Logie didn’t see the end of the Australia Test match but got a couple of messages yesterday morning to tell him that India had managed to pull off an unlikely victory after being set 324 to win on the last day with ten wickets in hand. They won by three wickets, with wicketkeeper Rishabh Pant leading the way with 89 not out in 180 minutes.
“I was watching it up to just before tea and decided it was time to get in bed,” he said. “Pant was in and I said if he stays there, they would win the game.
“They have some young players who have a lot of heart and it shows that without some of the superstars that India still had a cadre of players they can call upon.

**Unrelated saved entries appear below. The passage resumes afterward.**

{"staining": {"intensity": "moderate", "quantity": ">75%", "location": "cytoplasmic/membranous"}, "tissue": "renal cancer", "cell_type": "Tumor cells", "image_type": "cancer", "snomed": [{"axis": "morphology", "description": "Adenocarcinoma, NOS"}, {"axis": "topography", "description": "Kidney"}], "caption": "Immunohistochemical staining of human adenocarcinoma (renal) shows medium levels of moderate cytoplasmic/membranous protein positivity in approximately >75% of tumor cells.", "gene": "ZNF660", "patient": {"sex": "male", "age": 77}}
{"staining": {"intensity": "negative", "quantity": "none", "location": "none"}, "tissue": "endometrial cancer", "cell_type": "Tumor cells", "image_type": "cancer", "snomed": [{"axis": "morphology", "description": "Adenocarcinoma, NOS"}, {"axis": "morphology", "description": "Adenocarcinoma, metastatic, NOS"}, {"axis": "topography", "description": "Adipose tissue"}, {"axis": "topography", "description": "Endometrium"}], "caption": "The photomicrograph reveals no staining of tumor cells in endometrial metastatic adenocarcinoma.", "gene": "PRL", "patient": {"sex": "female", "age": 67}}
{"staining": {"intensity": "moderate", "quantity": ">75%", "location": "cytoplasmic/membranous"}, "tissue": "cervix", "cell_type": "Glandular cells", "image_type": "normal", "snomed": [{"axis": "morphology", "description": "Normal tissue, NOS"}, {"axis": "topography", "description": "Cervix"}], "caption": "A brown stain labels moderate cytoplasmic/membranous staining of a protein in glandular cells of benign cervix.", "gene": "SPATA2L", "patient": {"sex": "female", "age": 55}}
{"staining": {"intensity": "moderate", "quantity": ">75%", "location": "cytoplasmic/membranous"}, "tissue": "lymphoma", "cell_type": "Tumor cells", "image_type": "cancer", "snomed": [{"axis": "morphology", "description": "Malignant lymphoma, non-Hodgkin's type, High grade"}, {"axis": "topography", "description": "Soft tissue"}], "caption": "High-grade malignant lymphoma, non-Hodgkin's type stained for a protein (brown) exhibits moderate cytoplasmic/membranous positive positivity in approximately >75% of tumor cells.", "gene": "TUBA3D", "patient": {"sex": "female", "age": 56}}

It comes from the amount of international exposure so many of their players would have had in the IPL.
“They are bringing that kind of cricket into the Test arena, exciting cricket and they are fearless and not afraid to play their shots.“
Logie is amazed with how long the unbeaten run at the Gabba had lasted. “It’s quite a record,” he said. “In fact when I saw it the other night, I said wow.
“Somebody said since 1988 but they didn’t say which team beat them then.”
West Indies’ success under Lloyd and then Richards in the 1980s and early 1990s resulted in scores of Bermudians travelling to the West Indies for Test matches.
“It was almost like a pilgrimage,” Logie recalls. “Every year we had people coming from all around, coming to Barbados and Jamaica, especially when we played against England and Australia.
“It was fantastic support that we used to get; that’s where the whole camaraderie and relationship may have started.
“I remember coming here to Bermuda for the first time as a youngster in 1976 with the Trinidad & Tobago team and playing against the likes of the Raynor brothers, Colin Blades, George Rock and a young Noel Gibbons.
“He was a very talented young man; I remember him quite well.”
Logie played 52 Tests and 158 ODIs with a highest Test score of 130 against India in the fourth match of the 1983 series, at Kensington Oval in Bridgetown, Barbados, after making his debut in the first Test. He scored 2,470 Test runs and 2,809 runs in ODIs, with a top score of 109 not out.